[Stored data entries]
<<<<
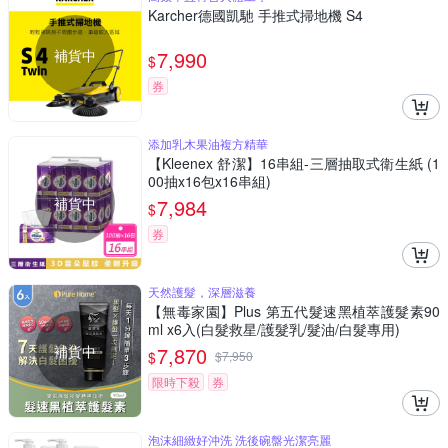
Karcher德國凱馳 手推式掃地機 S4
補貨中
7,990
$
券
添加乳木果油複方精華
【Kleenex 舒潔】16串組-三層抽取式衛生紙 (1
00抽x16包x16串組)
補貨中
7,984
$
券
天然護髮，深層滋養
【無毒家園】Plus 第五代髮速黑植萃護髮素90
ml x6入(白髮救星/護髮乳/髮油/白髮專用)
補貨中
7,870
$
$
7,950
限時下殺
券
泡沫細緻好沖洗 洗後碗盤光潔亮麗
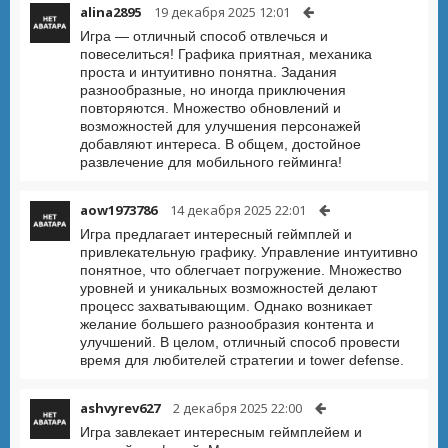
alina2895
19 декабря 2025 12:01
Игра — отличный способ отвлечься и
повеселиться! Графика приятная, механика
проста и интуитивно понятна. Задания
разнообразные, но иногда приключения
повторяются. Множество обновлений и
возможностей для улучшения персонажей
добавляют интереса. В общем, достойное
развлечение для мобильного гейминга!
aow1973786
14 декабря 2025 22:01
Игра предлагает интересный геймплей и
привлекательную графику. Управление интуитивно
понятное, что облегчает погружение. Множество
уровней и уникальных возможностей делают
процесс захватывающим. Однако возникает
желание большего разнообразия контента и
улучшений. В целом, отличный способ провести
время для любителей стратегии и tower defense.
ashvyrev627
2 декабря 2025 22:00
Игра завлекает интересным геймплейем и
>>>>
■ TASK REQUIREMENTS ■
A verbatim copy of all the records, minus the pictures, is the expected answer.

■ RESULT OF THE EXERCISE ■
Karcher德國凱馳 手推式掃地機 S4
補貨中
7,990
$
券
添加乳木果油複方精華
【Kleenex 舒潔】16串組-三層抽取式衛生紙 (1
00抽x16包x16串組)
補貨中
7,984
$
券
天然護髮，深層滋養
【無毒家園】Plus 第五代髮速黑植萃護髮素90
ml x6入(白髮救星/護髮乳/髮油/白髮專用)
補貨中
7,870
$
$
7,950
限時下殺
券
泡沫細緻好沖洗 洗後碗盤光潔亮麗
alina2895
19 декабря 2025 12:01
Игра — отличный способ отвлечься и
повеселиться! Графика приятная, механика
проста и интуитивно понятна. Задания
разнообразные, но иногда приключения
повторяются. Множество обновлений и
возможностей для улучшения персонажей
добавляют интереса. В общем, достойное
развлечение для мобильного гейминга!
aow1973786
14 декабря 2025 22:01
Игра предлагает интересный геймплей и
привлекательную графику. Управление интуитивно
понятное, что облегчает погружение. Множество
уровней и уникальных возможностей делают
процесс захватывающим. Однако возникает
желание большего разнообразия контента и
улучшений. В целом, отличный способ провести
время для любителей стратегии и tower defense.
ashvyrev627
2 декабря 2025 22:00
Игра завлекает интересным геймплейем и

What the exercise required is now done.